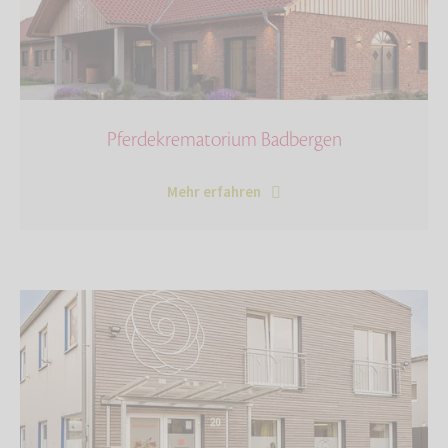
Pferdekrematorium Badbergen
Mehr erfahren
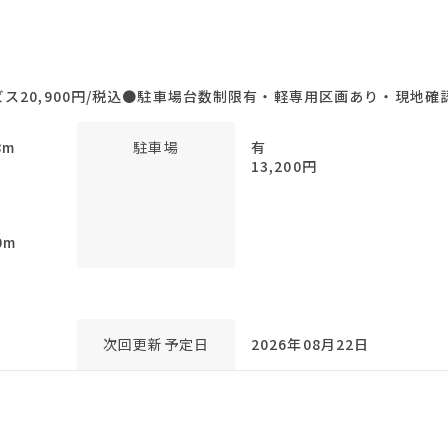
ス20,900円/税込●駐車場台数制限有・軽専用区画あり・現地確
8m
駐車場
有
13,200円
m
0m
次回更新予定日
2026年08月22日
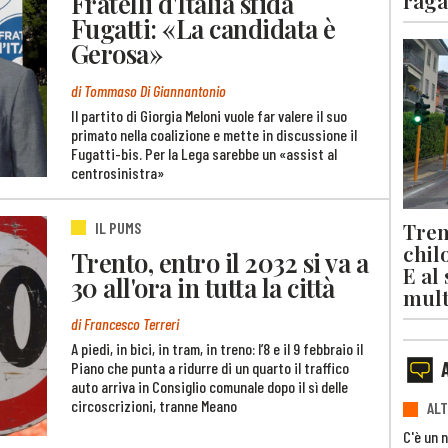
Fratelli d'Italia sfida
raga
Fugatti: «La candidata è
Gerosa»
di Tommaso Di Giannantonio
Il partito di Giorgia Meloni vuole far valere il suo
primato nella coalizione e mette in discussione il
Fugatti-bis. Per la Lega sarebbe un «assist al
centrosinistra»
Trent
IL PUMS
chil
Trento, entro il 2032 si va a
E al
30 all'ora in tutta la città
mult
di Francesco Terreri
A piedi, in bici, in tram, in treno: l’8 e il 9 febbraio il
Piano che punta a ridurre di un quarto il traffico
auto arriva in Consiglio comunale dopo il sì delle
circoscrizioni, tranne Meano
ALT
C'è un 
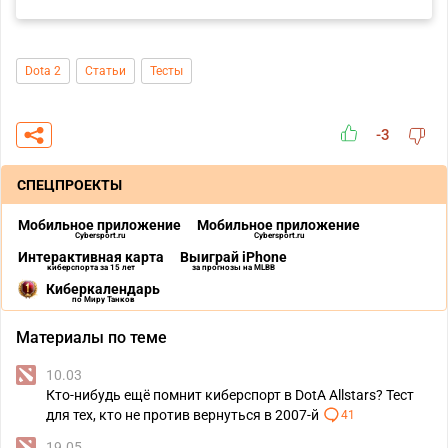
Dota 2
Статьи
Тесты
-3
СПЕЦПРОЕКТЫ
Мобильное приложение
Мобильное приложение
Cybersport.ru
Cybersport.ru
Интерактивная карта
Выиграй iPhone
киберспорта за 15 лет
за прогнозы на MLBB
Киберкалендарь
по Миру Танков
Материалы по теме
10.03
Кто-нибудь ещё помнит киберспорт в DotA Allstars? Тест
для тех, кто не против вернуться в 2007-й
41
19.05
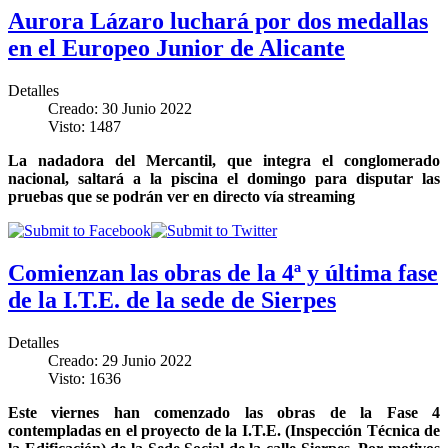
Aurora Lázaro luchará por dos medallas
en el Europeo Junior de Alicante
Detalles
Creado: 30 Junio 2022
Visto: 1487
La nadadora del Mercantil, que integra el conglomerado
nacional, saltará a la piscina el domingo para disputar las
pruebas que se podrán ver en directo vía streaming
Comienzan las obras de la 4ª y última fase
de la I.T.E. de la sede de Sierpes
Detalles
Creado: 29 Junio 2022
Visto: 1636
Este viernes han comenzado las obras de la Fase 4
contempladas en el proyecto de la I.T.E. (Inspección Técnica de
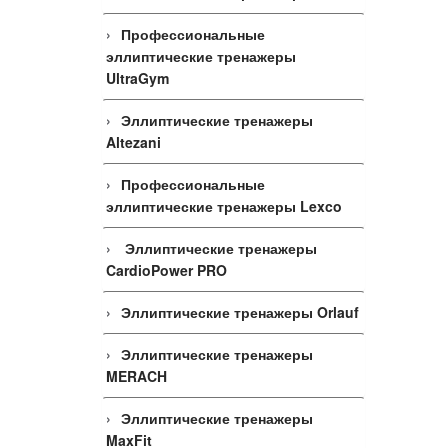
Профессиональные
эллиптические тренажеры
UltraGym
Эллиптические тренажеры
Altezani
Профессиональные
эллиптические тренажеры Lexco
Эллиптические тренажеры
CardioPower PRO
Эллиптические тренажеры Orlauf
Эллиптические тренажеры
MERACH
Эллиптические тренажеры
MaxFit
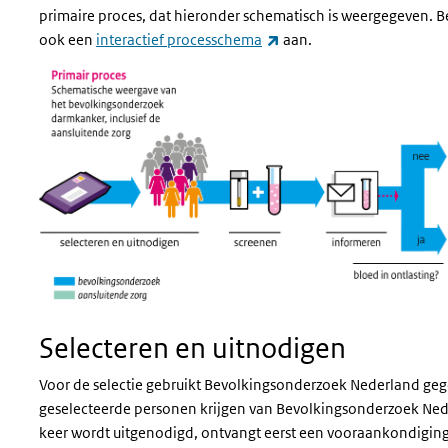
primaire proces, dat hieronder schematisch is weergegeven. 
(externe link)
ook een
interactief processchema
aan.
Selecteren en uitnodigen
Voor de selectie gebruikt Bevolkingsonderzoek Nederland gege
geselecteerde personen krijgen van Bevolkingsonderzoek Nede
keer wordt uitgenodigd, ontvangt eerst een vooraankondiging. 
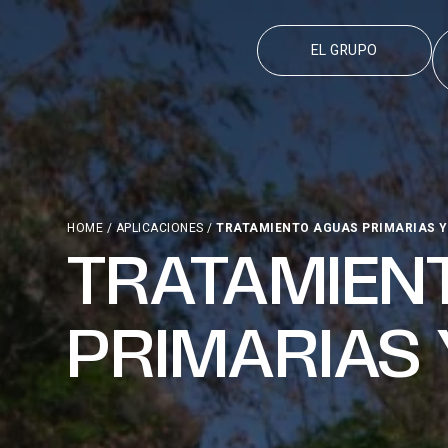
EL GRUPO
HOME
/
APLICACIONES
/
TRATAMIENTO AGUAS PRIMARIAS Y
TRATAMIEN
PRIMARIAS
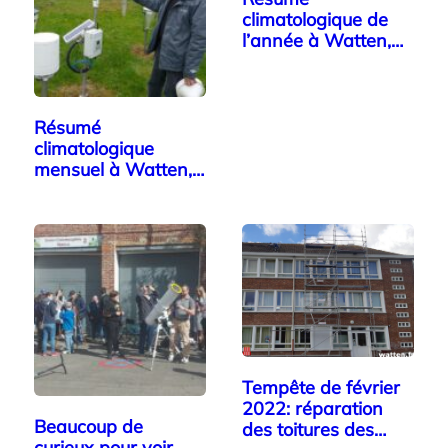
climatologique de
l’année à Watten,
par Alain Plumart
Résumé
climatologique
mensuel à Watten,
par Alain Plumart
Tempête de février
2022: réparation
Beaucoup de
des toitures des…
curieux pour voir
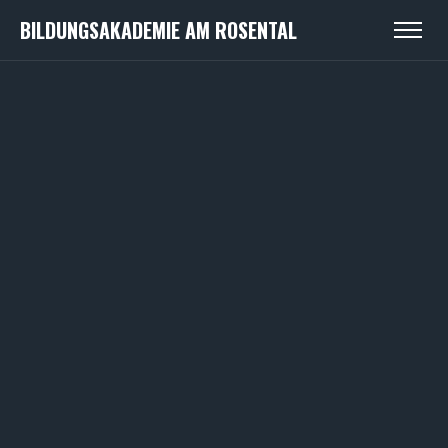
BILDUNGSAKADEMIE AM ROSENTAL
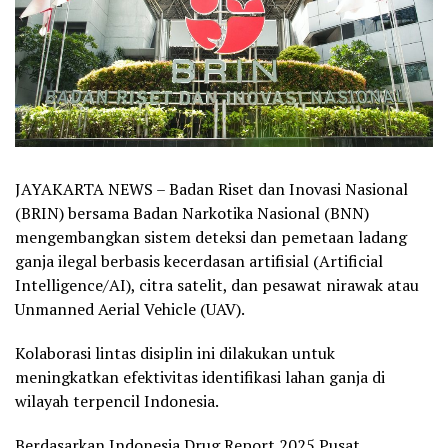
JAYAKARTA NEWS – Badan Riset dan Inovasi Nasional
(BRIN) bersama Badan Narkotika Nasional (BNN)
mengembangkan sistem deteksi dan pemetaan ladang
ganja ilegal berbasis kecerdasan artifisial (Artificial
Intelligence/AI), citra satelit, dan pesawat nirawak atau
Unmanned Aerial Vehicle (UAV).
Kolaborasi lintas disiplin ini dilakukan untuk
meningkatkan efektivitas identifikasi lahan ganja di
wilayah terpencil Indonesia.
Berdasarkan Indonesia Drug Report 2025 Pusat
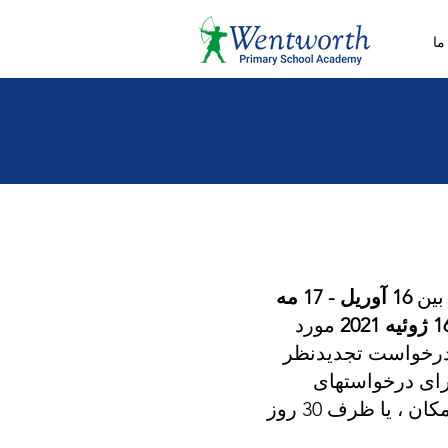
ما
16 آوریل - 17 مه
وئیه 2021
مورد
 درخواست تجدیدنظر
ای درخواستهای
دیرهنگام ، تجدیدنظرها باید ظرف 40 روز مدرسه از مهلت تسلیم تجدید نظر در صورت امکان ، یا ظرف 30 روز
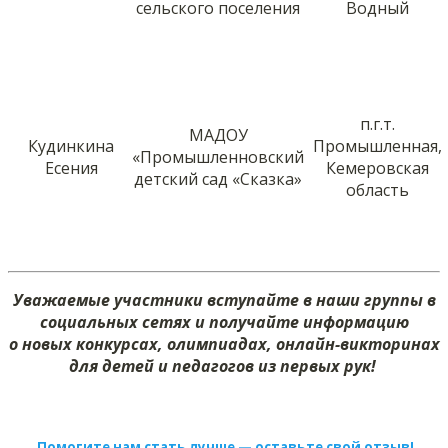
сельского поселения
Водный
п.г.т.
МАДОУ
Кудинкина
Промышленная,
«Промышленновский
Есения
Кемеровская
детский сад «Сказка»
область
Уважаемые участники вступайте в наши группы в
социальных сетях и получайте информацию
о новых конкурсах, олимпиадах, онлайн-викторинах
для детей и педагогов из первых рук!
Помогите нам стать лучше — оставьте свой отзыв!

- - - - -

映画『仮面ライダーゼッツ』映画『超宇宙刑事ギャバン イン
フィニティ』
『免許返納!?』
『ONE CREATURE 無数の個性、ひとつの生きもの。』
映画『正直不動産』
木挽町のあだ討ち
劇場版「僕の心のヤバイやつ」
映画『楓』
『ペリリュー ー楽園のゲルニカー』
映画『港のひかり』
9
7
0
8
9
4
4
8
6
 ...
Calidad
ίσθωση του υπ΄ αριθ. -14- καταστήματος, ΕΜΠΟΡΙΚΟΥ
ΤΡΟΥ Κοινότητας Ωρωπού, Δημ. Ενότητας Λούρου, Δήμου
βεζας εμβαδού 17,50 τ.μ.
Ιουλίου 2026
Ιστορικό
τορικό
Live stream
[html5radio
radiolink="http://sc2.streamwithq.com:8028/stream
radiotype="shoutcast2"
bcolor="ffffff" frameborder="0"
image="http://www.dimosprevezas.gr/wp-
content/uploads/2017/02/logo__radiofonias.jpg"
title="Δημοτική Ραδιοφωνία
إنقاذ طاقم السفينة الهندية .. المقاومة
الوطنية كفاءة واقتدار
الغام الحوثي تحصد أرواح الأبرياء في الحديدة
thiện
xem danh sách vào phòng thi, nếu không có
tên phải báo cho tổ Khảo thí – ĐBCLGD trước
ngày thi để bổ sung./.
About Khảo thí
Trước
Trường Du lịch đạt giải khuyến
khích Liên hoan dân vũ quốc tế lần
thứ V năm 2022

- - - - -

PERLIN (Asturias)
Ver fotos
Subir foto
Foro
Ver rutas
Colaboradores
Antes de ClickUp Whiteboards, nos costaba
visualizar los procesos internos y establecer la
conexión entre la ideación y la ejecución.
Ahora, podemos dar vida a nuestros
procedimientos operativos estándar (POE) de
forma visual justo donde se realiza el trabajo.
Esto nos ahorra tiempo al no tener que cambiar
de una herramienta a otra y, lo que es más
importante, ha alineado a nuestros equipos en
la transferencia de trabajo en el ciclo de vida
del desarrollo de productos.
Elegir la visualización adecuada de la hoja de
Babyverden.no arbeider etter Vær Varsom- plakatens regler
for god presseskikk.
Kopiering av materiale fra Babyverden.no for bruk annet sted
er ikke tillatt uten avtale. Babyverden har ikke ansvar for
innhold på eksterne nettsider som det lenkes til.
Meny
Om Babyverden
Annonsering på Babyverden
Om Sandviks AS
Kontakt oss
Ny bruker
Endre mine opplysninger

- - - - -

TO DO
Where a picture appears in the records above, omit it, and transcribe exactly the stretch of lines from the one with "de la I.T.E. de la sede de Sierpes" through the one with "Kolaborasi lintas disiplin".

TASK RESPONSE
de la I.T.E. de la sede de Sierpes
Detalles
Creado: 29 Junio 2022
Visto: 1636
Este viernes han comenzado las obras de la Fase 4
contempladas en el proyecto de la I.T.E. (Inspección Técnica de
Профессиональные
эллиптические тренажеры
UltraGym
Эллиптические тренажеры
Altezani
Профессиональные
эллиптические тренажеры Lexco
Эллиптические тренажеры
CardioPower PRO
Эллиптические тренажеры Orlauf
Эллиптические тренажеры
MERACH
Эллиптические тренажеры
MaxFit
primaire proces, dat hieronder schematisch is weergegeven. 
(externe link)
ook een
interactief processchema
aan.
Selecteren en uitnodigen
Voor de selectie gebruikt Bevolkingsonderzoek Nederland gege
geselecteerde personen krijgen van Bevolkingsonderzoek Nede
keer wordt uitgenodigd, ontvangt eerst een vooraankondiging. 
EL GRUPO
HOME
/
APLICACIONES
/
TRATAMIENTO AGUAS PRIMARIAS Y
TRATAMIEN
PRIMARIAS
climatologique de
l’année à Watten,
par Alain Plumart
Résumé
climatologique
mensuel à Watten,
par Alain Plumart
Tempête de février
2022: réparation
Beaucoup de
des toitures des…
curieux pour voir
BILDUNGSAKADEMIE AM ROSENTAL
JAYAKARTA NEWS – Badan Riset dan Inovasi Nasional
(BRIN) bersama Badan Narkotika Nasional (BNN)
mengembangkan sistem deteksi dan pemetaan ladang
ganja ilegal berbasis kecerdasan artifisial (Artificial
Intelligence/AI), citra satelit, dan pesawat nirawak atau
Unmanned Aerial Vehicle (UAV).
Kolaborasi lintas disiplin ini dilakukan untuk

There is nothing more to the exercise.